Information Your Attorney Needs To File Your Bankruptcy Case
A bankruptcy case is part lawsuit, part financial audit. The debtor is asking the bankruptcy court to order creditors to accept payments over time, or in some cases to order the discharge of a debt without any payment. Either way, the debtor is expected to make an accounting of assets, debts, income, and expenses and conclusively prove the debtor’s present inability to repay certain financial obligations.
The Bankruptcy Code has streamlined the process for presenting the bankruptcy case to the court. Every individual bankruptcy case filed under Chapters 7, 11, and 13 contains schedules that quickly and efficiently describe the debtor’s financial condition. In order to complete these schedules for your case, your attorney needs a considerable amount of information and documents.

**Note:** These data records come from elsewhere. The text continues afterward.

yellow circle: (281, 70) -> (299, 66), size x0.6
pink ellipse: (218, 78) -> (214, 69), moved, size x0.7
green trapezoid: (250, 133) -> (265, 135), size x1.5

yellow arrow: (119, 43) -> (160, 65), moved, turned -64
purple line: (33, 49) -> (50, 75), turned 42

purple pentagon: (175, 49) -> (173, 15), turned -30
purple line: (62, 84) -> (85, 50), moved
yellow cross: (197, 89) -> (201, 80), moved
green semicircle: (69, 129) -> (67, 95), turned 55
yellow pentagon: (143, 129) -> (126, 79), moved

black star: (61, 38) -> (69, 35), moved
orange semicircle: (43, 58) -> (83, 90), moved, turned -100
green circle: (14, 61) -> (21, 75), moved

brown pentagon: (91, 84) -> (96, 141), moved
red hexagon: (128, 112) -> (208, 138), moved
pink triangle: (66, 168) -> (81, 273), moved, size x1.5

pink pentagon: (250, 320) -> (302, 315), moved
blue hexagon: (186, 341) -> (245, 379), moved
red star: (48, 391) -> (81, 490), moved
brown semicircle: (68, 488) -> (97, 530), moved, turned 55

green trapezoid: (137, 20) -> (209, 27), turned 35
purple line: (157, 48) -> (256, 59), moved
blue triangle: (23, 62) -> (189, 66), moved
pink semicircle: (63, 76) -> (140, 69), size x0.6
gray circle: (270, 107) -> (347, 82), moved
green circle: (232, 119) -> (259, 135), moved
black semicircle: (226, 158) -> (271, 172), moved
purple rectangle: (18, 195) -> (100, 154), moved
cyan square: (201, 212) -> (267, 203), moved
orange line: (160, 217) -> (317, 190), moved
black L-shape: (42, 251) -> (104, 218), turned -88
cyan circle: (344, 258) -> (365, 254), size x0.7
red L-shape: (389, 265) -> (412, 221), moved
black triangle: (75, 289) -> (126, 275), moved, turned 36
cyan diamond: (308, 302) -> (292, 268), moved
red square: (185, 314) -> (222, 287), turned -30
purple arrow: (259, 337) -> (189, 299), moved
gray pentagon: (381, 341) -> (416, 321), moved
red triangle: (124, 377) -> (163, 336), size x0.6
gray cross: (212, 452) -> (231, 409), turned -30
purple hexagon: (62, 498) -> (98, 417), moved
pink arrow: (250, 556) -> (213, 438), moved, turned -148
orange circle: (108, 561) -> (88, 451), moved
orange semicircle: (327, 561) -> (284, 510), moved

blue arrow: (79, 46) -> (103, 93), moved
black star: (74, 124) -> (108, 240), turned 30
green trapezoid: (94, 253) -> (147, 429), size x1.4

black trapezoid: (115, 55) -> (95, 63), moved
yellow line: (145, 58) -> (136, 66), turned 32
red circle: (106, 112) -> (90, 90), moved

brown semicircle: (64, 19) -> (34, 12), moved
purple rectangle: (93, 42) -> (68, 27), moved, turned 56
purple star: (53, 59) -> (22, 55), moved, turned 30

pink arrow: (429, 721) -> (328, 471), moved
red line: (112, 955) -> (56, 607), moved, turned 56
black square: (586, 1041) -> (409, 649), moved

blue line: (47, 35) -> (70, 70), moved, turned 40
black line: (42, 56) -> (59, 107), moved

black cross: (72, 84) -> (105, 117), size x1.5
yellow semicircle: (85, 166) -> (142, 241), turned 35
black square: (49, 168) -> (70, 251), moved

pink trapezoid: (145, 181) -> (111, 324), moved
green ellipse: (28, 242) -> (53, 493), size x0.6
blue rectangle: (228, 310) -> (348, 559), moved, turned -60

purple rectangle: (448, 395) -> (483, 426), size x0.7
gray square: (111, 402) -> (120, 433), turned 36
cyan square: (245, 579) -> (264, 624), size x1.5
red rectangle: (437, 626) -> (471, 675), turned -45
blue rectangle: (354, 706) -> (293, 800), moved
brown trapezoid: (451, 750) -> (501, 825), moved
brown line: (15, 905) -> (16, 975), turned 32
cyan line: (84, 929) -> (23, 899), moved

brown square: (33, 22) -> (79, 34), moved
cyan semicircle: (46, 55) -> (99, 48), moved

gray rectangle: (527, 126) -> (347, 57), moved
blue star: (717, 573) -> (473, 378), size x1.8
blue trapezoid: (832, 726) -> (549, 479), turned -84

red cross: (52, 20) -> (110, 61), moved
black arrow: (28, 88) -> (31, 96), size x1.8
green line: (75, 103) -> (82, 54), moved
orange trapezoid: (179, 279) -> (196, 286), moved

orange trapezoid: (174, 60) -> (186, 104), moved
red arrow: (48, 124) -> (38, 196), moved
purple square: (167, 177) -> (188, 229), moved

When you consult a bankruptcy attorney you should be prepared to provide the following documents:
- Photo ID and social security card;
- The last six months of pay check stubs. Sometimes this information can be obtained from your employer;
- Last two years of income tax returns;
- Real estate deeds and mortgage paperwork;
- Vehicle titles along with lease or purchase agreements;
- All loan paperwork;
- Any appraisal paperwork for real estate or personal property;
- Any child support or maintenance (alimony) court order;
- Any recent credit report (you can obtain a free credit report at https://www.annualcreditreport.com/cra/index.jsp);
- Information regarding your debts, including bills and collection letters;
- Any important documents that impacts your income, assets, debts, or expenses. For instance: a foreclosure notice, or a notice of an upcoming bonus;
- Investment records;
- Any life insurance policies with a cash surrender value;
- Last six months of bank statements;
- Any tax bill showing assessed value;
- Proof of insurance on all property secured by a lien; and
- Any documents pertaining to a legal claim or pending lawsuit, which includes lawsuits on your behalf (e.g. a personal injury or worker’s compensation claim).
Providing these documents at your initial meeting will save you and your attorney valuable time and effort in the bankruptcy case. This information is vital to your attorney’s ability to assess your financial situation and convey it properly to your creditors and to the bankruptcy court.